PRÉCONISATION - Dans son avis publié ce mardi, la Haute Autorité de santé (HAS) a recommandé le vaccin dans un premier temps aux 5-11 ans présentant un risque de faire une forme grave de la maladie.

Un pas de plus vers la vaccination des enfants. Après l'Agence européenne des médicaments qui, le 25 novembre dernier, a recommandé le vaccin Pfizer pour les enfants de 5-11 ans, la Haute Autorisé de santé (HAS) se dit, ce mardi, en faveur d'une vaccination pour les enfants fragiles, alors que le taux d'incidence chez les 6-10 ans grimpe à 617 pour 100.000 habitants. C'est deux fois plus que celui de l'ensemble de la population en France (292,1 pour 100.000).

Un peu plus de 360.000 enfants concernés

"Dans le contexte épidémiologique actuel et au vu des données disponible, nous recommandons d'ouvrir la vaccination pour tous les enfants qui présentent un risque de forme sévère de la maladie et de décès" ainsi qu'à "ceux qui vivent dans l’entourage de personnes immunodéprimées ou vulnérables non protégées par le vaccin", écrit la HAS dans son avis.

Il s'agit notamment d'enfants souffrant de maladies hépatiques chroniques, de maladies cardiaques et respiratoires chroniques, de maladies neurologiques, d'obésité, de diabète, d'immunodéficience primitive ou encore atteints de trisomie 21. Au total, un peu plus de 360.000 enfants seront concernés sur les 5 millions en France, détaille-t-elle. Pour se faire, l'autorité préconise comme pour la campagne des 12-17 ans, l'utilisation du vaccin Pfizer/BioNTech.

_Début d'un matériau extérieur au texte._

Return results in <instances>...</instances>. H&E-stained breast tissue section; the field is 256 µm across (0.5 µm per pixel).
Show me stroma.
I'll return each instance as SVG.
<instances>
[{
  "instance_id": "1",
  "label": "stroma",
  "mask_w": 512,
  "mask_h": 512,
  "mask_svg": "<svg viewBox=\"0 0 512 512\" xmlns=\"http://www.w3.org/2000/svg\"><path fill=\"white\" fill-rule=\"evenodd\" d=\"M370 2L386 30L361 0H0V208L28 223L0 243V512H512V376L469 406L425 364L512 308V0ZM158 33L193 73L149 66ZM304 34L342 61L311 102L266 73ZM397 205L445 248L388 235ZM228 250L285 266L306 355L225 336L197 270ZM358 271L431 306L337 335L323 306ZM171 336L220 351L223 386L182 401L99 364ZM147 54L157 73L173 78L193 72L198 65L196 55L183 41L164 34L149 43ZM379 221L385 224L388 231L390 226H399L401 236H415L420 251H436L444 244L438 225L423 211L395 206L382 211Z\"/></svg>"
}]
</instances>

Depuis le début de la pandémie, les enfants sont largement préservés par la virulence du Covid-19. Les scientifiques notent chez eux un risque de développer une forme grave "près de 25 fois inférieur" à celui des adultes. En outre, le Covid long ne "persisterait pas au-delà de 12 semaines".

Mais attention, précise la HAS, les complications observées chez l’enfant, même rares "sont graves. Elles nécessitent d’être détectées précocement pour enclencher une prise en charge hospitalière." Depuis le 2 mars 2020, 781 cas de syndromes inflammatoires multi-systémiques pédiatriques ont été signalés, dont 318 ont nécessité un séjour en réanimation et 199 en unité de soins critiques.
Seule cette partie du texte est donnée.